Que sont ces œuvres en voie de restauration ?

A ce stade, marquons une petite pause dans cette série d’heureux dénouements marquant le sauvetage de ces œuvres locales dont certaines datent de nombreux siècles. En effet, après avoir applaudi à ces heureuses initiatives, regardons ce qu’elles sont, et dans quelle grande catégorie nous pouvons entrer celles qui nous intéressent particulièrement. Très vite, nous voyons qu’il y a une majorité d’objets entrant dans la statuaire religieuse populaire. Il est certain que de tous temps les ‘patrons et patronnes’, en matière de tradition religieuse, tinrent un rôle majeur dans l’espoir et la vénération de nos ancêtres… comme nous le verrons au fil des prochains travaux à venir. Ensuite, il y a des vestiges de pierres, des sculptures, des bâtiments même, que nous dirions ‘profanes’, publics ou particuliers… Enfin, nous trouvons des peintures et des fresques. Cependant, à mieux s’y attarder, nous constatons que ces témoins émouvants entrent également dans une catégorie que nous pourrions appeler ‘hermétique’, et ceci mérite une petite explication.

^^^^^^^^^^^^^^^^

> **Consigne**
Répondez à ces questions sur le texte consacré aux œuvres en restauration :
(a) Dans quelle catégorie entre la majorité des objets ?
(b) Quelles œuvres le texte cite-t-il en dernier dans son inventaire ?
(c) Comment le texte propose-t-il d'appeler l'autre catégorie dans laquelle entrent aussi ces témoins ?

> **Données fournies**
^^^^^^^^^^^^^^^^

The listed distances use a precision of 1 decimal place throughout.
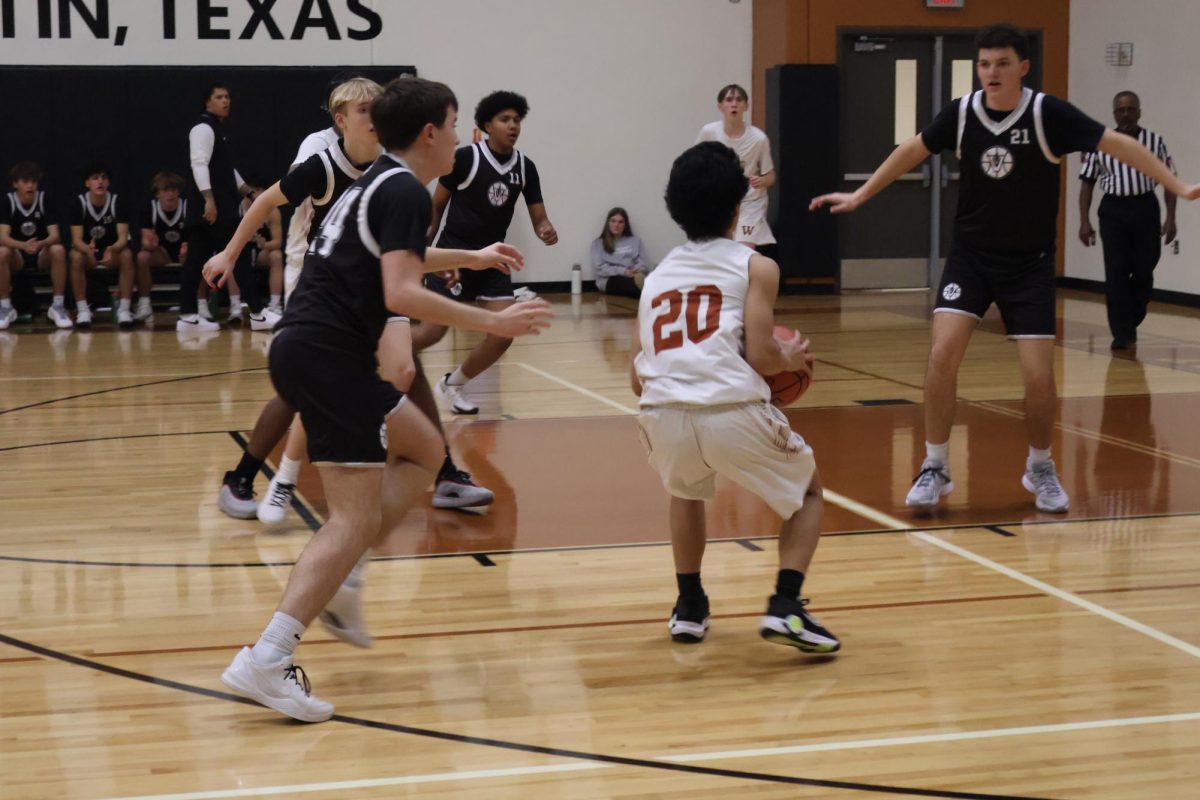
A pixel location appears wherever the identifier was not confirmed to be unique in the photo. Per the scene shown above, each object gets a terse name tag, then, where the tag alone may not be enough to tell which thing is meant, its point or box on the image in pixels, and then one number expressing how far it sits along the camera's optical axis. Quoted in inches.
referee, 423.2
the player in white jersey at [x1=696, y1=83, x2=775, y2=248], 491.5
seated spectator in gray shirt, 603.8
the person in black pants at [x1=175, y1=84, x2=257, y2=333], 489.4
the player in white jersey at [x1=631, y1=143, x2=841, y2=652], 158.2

^^^^^^^^^^^^^^^^

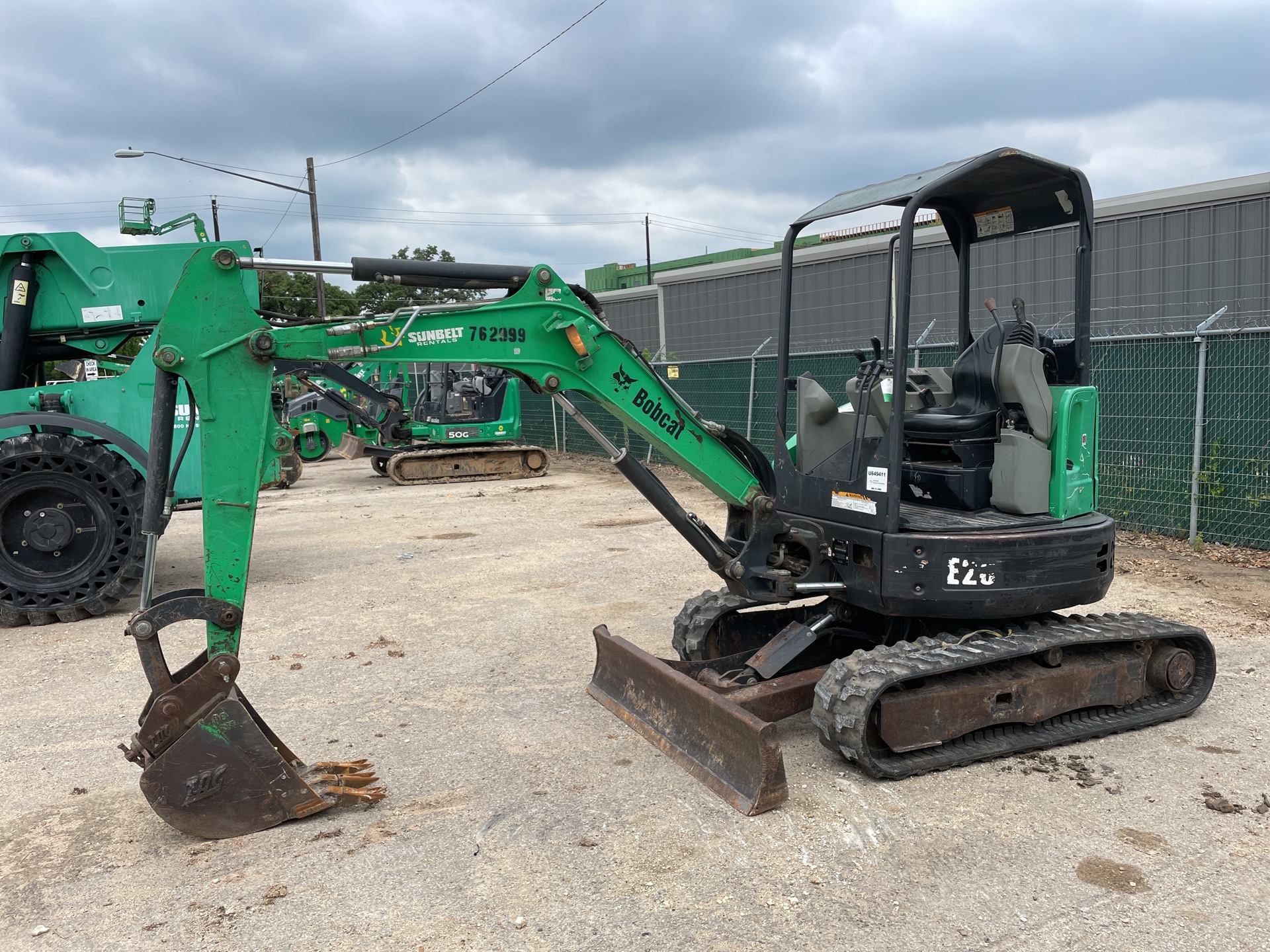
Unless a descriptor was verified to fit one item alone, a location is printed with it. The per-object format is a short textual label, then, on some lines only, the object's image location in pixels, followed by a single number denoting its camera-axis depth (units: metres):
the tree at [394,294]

^^^^^^^^^^^^^^^^

> **Votre réponse**
(a) La statuaire religieuse populaire.
(b) Des peintures et des fresques.
(c) La catégorie « hermétique ».